There are a lot of projects out there that could benefit from having a lead. I see a bunch of projects that have been spinning theirs wheels for years and basically have gone nowhere. I think to myself, "man, you need to write out a design document and set milestones." The reality is telling people that won't help. If I knew them well then maybe I could word things appropriately, but I don't know them well.
If you want people to develop in a certain way, or for a certain title, you have to inspire them. Developers are getting nothing out of developing for you, and joining a team on a large project carries an enormous risk of failure, and thus wasted time. You have to make people want what you want.
To do that you need two or three things,
First, to inspire people, you have to make them want to go play in your playground. You don't do that by listing things you can do, you do that by showing people, and making them imagine. You said you are going to write, so write. Start writing short stories from the world you want to create and post them in the artists valley. You will need to flesh out the world so it feels alive, and the tool you have said you can use is the pen.
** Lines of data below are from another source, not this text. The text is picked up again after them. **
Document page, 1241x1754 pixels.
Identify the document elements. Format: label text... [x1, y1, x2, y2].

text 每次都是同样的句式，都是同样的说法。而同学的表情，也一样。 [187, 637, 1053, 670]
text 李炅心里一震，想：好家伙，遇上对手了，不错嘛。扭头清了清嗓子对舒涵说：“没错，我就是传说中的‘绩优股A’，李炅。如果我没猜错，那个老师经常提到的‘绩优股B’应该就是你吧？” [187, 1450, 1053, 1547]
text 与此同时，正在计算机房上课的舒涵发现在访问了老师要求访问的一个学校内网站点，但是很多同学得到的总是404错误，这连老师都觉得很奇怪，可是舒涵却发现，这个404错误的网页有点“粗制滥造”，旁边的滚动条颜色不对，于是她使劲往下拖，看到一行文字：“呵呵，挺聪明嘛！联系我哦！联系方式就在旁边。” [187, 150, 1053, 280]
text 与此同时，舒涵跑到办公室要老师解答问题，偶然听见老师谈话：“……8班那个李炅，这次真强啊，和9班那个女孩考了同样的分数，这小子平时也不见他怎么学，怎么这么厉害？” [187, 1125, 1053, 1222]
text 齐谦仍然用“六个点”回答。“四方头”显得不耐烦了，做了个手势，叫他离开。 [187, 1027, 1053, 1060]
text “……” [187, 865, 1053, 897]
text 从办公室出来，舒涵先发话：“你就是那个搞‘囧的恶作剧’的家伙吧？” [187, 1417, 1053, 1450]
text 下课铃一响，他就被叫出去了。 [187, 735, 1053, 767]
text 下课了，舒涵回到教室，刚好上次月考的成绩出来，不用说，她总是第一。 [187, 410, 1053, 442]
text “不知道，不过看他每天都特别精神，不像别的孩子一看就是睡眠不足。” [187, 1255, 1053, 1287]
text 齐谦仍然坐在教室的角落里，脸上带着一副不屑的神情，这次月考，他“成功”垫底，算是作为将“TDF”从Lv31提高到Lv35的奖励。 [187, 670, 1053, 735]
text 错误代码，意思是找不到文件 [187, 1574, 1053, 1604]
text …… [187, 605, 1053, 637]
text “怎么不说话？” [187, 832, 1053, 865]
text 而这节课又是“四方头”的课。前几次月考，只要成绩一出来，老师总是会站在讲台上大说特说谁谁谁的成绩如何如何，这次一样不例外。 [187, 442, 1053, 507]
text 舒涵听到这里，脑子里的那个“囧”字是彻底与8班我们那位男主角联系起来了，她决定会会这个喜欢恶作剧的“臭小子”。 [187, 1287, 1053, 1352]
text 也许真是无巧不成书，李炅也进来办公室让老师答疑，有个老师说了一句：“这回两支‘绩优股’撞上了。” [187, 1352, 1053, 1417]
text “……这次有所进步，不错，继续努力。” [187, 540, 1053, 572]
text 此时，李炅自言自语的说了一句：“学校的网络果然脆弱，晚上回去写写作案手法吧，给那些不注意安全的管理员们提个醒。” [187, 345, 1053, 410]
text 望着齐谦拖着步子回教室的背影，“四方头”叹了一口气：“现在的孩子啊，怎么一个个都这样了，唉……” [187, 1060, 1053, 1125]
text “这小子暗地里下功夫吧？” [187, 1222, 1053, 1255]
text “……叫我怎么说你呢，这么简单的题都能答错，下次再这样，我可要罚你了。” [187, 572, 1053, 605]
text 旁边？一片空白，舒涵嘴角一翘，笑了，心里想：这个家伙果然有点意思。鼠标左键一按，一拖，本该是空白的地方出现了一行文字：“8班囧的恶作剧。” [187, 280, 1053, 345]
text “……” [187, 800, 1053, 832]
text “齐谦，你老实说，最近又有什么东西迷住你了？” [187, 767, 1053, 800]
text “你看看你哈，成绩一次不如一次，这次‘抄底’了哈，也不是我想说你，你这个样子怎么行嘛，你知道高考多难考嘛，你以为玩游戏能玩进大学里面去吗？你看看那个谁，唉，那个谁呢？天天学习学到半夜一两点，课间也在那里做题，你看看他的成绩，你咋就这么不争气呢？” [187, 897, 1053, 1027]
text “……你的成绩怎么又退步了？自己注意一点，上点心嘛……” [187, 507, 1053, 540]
Second, you need to mitigate fears of failure and headaches to come. Show people that you can develop by developing. Set up a text game to not only show your writing, but to show potential dialog trees and your ability to design. Think of this like writing interactions that could exist in the game you want to make. You will also need a solid design document with realistic goals for the artists and programmers. Estimate the workload you are requesting of people, and be creative in minimizing the work load without minimizing the scope of the game.
The third thing is the one separated by the "or" above. You will probably need to have some level of personal connection/familiarity with people. You don't have to be best friends, but no one wants to hop into a group with a bunch of people they don't know on a project that could take years. Get to know people, so everyone knows they can work together, and have similar interests fetish wise.